Take every line from the entries below that includes the word "даної" and copy it.

(Record extracts begins)

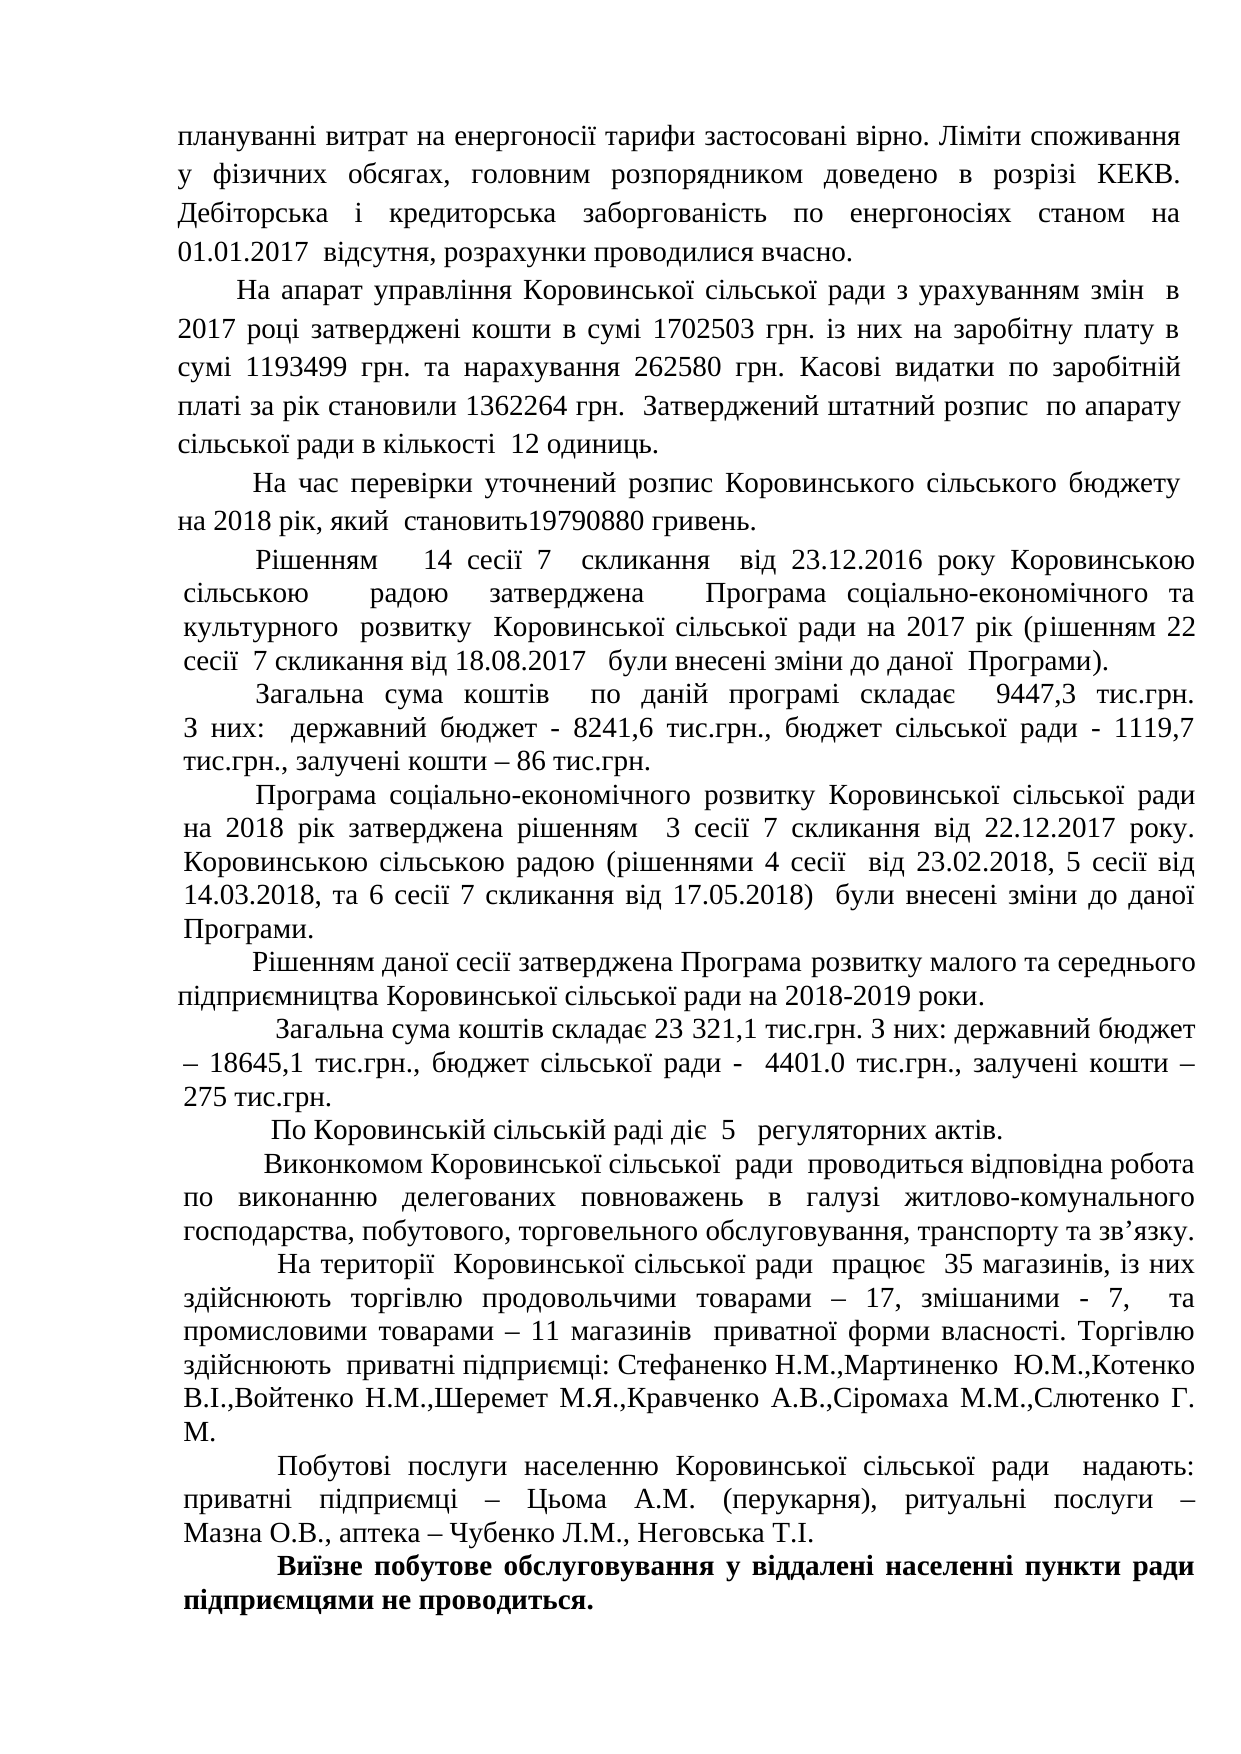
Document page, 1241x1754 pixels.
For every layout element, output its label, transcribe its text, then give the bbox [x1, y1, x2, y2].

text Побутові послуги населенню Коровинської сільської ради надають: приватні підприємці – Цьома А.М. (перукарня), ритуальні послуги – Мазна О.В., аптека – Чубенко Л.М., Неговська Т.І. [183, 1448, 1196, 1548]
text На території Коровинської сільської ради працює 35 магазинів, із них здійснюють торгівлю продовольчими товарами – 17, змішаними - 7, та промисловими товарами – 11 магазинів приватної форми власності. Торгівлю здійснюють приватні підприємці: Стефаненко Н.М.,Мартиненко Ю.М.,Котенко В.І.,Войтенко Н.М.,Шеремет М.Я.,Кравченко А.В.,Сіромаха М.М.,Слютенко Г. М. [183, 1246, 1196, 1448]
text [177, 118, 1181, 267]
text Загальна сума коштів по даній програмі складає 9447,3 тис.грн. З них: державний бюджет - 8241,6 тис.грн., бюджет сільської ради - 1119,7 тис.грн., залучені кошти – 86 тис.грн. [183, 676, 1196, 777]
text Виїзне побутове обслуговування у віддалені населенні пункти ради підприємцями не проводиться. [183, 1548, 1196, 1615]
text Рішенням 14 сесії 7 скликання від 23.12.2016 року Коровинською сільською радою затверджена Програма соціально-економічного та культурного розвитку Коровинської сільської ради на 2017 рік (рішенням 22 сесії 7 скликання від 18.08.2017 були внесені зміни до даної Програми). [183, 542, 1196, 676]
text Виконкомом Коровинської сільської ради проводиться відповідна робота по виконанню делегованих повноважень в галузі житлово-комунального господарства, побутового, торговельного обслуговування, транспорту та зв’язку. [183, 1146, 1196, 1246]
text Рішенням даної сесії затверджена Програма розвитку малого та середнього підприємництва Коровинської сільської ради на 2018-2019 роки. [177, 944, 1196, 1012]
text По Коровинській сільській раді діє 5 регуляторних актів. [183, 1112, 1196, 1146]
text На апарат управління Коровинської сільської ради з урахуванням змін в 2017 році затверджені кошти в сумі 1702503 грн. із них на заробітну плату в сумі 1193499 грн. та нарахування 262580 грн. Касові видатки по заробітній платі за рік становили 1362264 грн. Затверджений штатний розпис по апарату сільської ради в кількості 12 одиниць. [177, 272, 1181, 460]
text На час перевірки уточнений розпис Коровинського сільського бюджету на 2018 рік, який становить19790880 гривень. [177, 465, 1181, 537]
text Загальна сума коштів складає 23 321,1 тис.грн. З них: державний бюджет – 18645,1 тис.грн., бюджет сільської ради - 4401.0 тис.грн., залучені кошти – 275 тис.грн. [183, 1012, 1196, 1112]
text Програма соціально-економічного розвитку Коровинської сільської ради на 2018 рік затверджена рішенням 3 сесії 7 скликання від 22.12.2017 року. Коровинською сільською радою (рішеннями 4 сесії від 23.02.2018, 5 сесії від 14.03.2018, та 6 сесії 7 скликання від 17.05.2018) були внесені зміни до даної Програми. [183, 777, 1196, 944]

(Record extracts ends)
(Record extracts begins)

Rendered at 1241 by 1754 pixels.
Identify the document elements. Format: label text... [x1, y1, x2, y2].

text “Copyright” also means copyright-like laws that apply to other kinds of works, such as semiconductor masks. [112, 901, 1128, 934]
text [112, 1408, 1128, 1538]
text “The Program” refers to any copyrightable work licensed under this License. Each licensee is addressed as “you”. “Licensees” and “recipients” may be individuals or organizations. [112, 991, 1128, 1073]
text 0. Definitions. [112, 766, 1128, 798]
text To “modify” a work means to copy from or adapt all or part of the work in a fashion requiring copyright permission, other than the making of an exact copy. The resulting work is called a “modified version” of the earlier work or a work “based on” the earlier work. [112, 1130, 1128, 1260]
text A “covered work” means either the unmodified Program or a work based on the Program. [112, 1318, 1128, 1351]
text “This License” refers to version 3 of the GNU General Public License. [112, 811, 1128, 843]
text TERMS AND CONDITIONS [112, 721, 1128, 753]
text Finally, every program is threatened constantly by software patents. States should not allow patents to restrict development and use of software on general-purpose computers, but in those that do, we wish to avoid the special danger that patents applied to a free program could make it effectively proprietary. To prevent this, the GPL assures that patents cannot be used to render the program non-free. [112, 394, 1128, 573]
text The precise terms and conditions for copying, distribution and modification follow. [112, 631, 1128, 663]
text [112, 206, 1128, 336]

(Record extracts ends)

**Solution to this task**
text Рішенням 14 сесії 7 скликання від 23.12.2016 року Коровинською сільською радою затверджена Програма соціально-економічного та культурного розвитку Коровинської сільської ради на 2017 рік (рішенням 22 сесії 7 скликання від 18.08.2017 були внесені зміни до даної Програми). [183, 542, 1196, 676]
text Рішенням даної сесії затверджена Програма розвитку малого та середнього підприємництва Коровинської сільської ради на 2018-2019 роки. [177, 944, 1196, 1012]
text Програма соціально-економічного розвитку Коровинської сільської ради на 2018 рік затверджена рішенням 3 сесії 7 скликання від 22.12.2017 року. Коровинською сільською радою (рішеннями 4 сесії від 23.02.2018, 5 сесії від 14.03.2018, та 6 сесії 7 скликання від 17.05.2018) були внесені зміни до даної Програми. [183, 777, 1196, 944]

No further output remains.